A month or two ago, I asked bloggers to send me a short paragraph about why they read UKYA, and this post is the result of those emails. Thank you to everyone who sent something!
Sophie from So Many Books, So Little Time
We have something special in UKYA that sets up apart from YA anywhere else in the world: the combination of insane talent, brave authors and a small community. Our authors tackle subjects and break down boundaries that would make the Americans cringe! We’re known for our girtty realism and sharp, succinct prose and there aren’t many books like that outside of the UK.
Cicely from Cic Loves Books
Since becoming a book blogger, I’ve been reading a lot more UKYA than I ever even knew existed. Heck, I didn’t even know that it did exist before I became a blogger! I was so caught up with the hype of all these American books, and while American books are great, UKYA has a special place in my heart. It just feels so much more real and relatable, and no offense, but I think that overall British books are funnier too. But that might just be my sense of humour… It’s such a varied genre and maybe because I am British it strikes more of a chord with me, but I feel that even in the UK, UKYA isn’t publicised as much as American books which saddens me. More UKYA, I say! 🙂
Kerrie from Read and Repeat
The reason I enjoy UKYA books is because I find that I can visualise a setting better and find that I can relate more to the main character. Also if I think about some of my favourite UKYA books being set outside of the UK I just don’t think they would work (using Hollow Pike by James Dawson as an example I don’t think I could of got as lost into the creepiness of the woods and the story if it hadn’t been set in the UK)
Faye from A Daydreamer’s Thoughts
One of the reasons that I really appreciate UKYA is because, as a UK citizen it gives me a chance to understand where the writer comes from.
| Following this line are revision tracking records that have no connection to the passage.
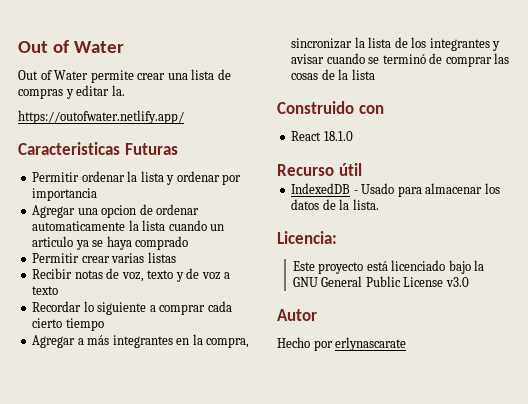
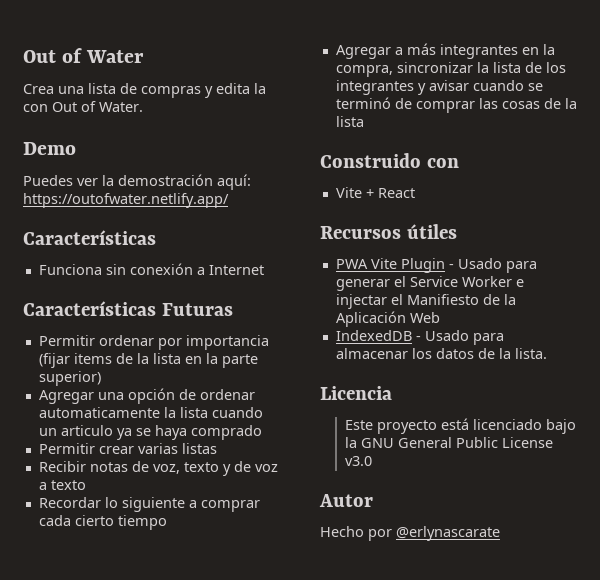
[18,70,166,83] Out of Water permite crear -> [23,84,54,94] Crea
[76,85,125,96] [18,110,184,124] [18,142,178,155] [32,171,242,185] [32,188,98,201] editar la. // https://outofwater.netlify.app/ // Caracteristicas Futuras // Permitir ordenar la lista y ordenar por importancia -> [216,83,266,94] [23,101,143,112] [23,142,76,155] [23,174,251,190] [23,193,229,208] [23,230,156,245] [38,263,264,275] [23,301,233,316] [38,335,269,350] [38,353,258,368] [38,371,101,386] edita la con Out of Water. // Demo // Puedes ver la demostración aquí: https://outofwater.netlify.app/ // Características // Funciona sin conexión a Internet // Características Futuras // Permitir ordenar por importancia (fijar items de la lista en la parte superior)
[101,205,137,218] opcion -> [127,388,175,404] opción
(384, 109) none -> [335,187,374,198] Vite +
[323,131,353,141] [277,163,362,176] 18.1.0 // Recurso útil -> [320,224,457,239] [335,258,537,273] [335,276,524,291] [335,294,516,309] [335,311,440,327] // Recursos útiles // PWA Vite Plugin - Usado para generar el Service Worker e injectar el Manifiesto de la Aplicación Web
[277,231,337,244] Licencia: -> [320,386,392,400] Licencia
[335,337,407,351] erlynascarate -> [396,526,500,541] @erlynascarate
The humour is easily recognisable and I can easily imagine the places that the authors are talking about. In a way, it roots me to the book in a different way than the books from authors overseas and I find myself enjoying not just the characters, but also the location as well. It also allows me to enjoy certain UK mannerisms – such as mentions of a “good cup of tea” or other less popular British traditions. But I also think that UKYA authors do, somehow, have a different tone and style to their writing as well, a perhaps less “Hollywood” style – not that all other countries books have a Hollywood feel, but UKYA books just seem to be richer and more raw, if that makes sense. We’re not afraid to write about the real nitty gritty parts of life because we know that it would be unrealistic to paint over them.
Hollie from Music, Books and Tea
I love the humour in UKYA, it’s so typically British, and never fails to bring a smile to my face. I love how the authors manage to keep their books funny without the humour feeling forced or just simply not funny. Plus, I just adore the writing style of UKYA authors, it’s so easy to read and enjoy, and I find the characters and the situations they find themselves in a lot more easier to believe. A lot of the books tackle difficult topics, and they don’t shy away from reality, and I have a lot of respect for the authors who write those books.
Fiona from Eventide Reads
For me, the concept of UKYA is quite new. It wasn’t something I was aware of until it started popping up more and more on blogs that I went to. I became more interested in UKYA as it seemed to take a more serious approach to its context, really hitting home to UK Teens, which I think they all need. It’s nice that UKYA has provided this opportunity but it still so diverse. I’ve started to really focus on that at work and especially new UKYA talent such as The Poison Boys by Fletcher Moss (Who is also a Manchester teacher so very close to home for me!) It’s nice that we can really get behind these fantastic writers!
Rachael from Rachael Reviews All
I’m pretty sure the first UKYA novel I read was Malorie Blackman’s Noughts and Crosses. I was 12, maybe 13, years old, and just picked it up off the bookshelf at Waterstones. Black and white, it just looked so adult compared to the brightly coloured children’s books of the past. And it completely blew my literary mind. Alternate universes, racism, and love were all dealt with between two covers. It was the first time I had read about real young love, violence, and sex. And looking back, I can safely say Noughts and Crosses encompasses everything I love about UKYA. The authors never talk down to you, they say what is true and they hit home on their themes. In a world filled with slick (usually American) lit, UK YA is refreshing. That’s not to say UKYA cannot be funny. Louise Rennison’s Georgia Nicholson series is another great example. It is simply side-splitting hilarious and deals with a lot of issues teenage girls have. And that’s because it is true. That’s the one thing I can rely on UKYA to be: honest. UKYA is true to its name, it never fails to really truly portray what it’s like to be a young adult.
Why do YOU read UKYA?
I received so many paragraphs that I couldn’t add everyone’s, so I’m very sorry if yours wasn’t included! All were absolutely brilliant! Thank you!